**ACTIVITY**
Line by line, retype the whole listing exactly.

**DATA BELOW**
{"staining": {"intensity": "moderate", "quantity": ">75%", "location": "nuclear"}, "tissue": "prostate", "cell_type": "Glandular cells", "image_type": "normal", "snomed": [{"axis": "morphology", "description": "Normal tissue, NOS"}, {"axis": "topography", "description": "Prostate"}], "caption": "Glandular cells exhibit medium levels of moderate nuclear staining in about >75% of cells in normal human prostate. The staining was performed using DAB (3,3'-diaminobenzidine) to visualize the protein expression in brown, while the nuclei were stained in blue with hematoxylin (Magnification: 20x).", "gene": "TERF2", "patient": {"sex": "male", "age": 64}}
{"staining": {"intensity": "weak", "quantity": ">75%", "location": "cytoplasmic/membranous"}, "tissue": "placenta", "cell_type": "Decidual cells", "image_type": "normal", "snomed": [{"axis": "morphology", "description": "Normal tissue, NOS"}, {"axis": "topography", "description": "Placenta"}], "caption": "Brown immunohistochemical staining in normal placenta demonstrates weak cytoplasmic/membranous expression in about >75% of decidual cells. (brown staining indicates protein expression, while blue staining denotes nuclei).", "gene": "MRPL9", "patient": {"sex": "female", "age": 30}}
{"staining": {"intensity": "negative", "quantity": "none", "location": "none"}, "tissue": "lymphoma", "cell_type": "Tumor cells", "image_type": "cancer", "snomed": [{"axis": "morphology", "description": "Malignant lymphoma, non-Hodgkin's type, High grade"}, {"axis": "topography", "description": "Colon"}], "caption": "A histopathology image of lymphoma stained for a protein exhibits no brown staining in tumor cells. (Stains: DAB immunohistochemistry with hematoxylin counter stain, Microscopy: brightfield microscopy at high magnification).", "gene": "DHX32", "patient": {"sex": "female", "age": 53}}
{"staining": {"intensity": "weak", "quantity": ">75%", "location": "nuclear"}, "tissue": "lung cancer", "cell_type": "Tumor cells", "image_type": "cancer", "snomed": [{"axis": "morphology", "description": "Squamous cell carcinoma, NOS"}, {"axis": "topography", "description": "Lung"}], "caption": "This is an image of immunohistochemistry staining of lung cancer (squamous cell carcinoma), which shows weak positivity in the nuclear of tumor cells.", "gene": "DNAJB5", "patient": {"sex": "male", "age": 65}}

**RESULT**
{"staining": {"intensity": "moderate", "quantity": ">75%", "location": "nuclear"}, "tissue": "prostate", "cell_type": "Glandular cells", "image_type": "normal", "snomed": [{"axis": "morphology", "description": "Normal tissue, NOS"}, {"axis": "topography", "description": "Prostate"}], "caption": "Glandular cells exhibit medium levels of moderate nuclear staining in about >75% of cells in normal human prostate. The staining was performed using DAB (3,3'-diaminobenzidine) to visualize the protein expression in brown, while the nuclei were stained in blue with hematoxylin (Magnification: 20x).", "gene": "TERF2", "patient": {"sex": "male", "age": 64}}
{"staining": {"intensity": "weak", "quantity": ">75%", "location": "cytoplasmic/membranous"}, "tissue": "placenta", "cell_type": "Decidual cells", "image_type": "normal", "snomed": [{"axis": "morphology", "description": "Normal tissue, NOS"}, {"axis": "topography", "description": "Placenta"}], "caption": "Brown immunohistochemical staining in normal placenta demonstrates weak cytoplasmic/membranous expression in about >75% of decidual cells. (brown staining indicates protein expression, while blue staining denotes nuclei).", "gene": "MRPL9", "patient": {"sex": "female", "age": 30}}
{"staining": {"intensity": "negative", "quantity": "none", "location": "none"}, "tissue": "lymphoma", "cell_type": "Tumor cells", "image_type": "cancer", "snomed": [{"axis": "morphology", "description": "Malignant lymphoma, non-Hodgkin's type, High grade"}, {"axis": "topography", "description": "Colon"}], "caption": "A histopathology image of lymphoma stained for a protein exhibits no brown staining in tumor cells. (Stains: DAB immunohistochemistry with hematoxylin counter stain, Microscopy: brightfield microscopy at high magnification).", "gene": "DHX32", "patient": {"sex": "female", "age": 53}}
{"staining": {"intensity": "weak", "quantity": ">75%", "location": "nuclear"}, "tissue": "lung cancer", "cell_type": "Tumor cells", "image_type": "cancer", "snomed": [{"axis": "morphology", "description": "Squamous cell carcinoma, NOS"}, {"axis": "topography", "description": "Lung"}], "caption": "This is an image of immunohistochemistry staining of lung cancer (squamous cell carcinoma), which shows weak positivity in the nuclear of tumor cells.", "gene": "DNAJB5", "patient": {"sex": "male", "age": 65}}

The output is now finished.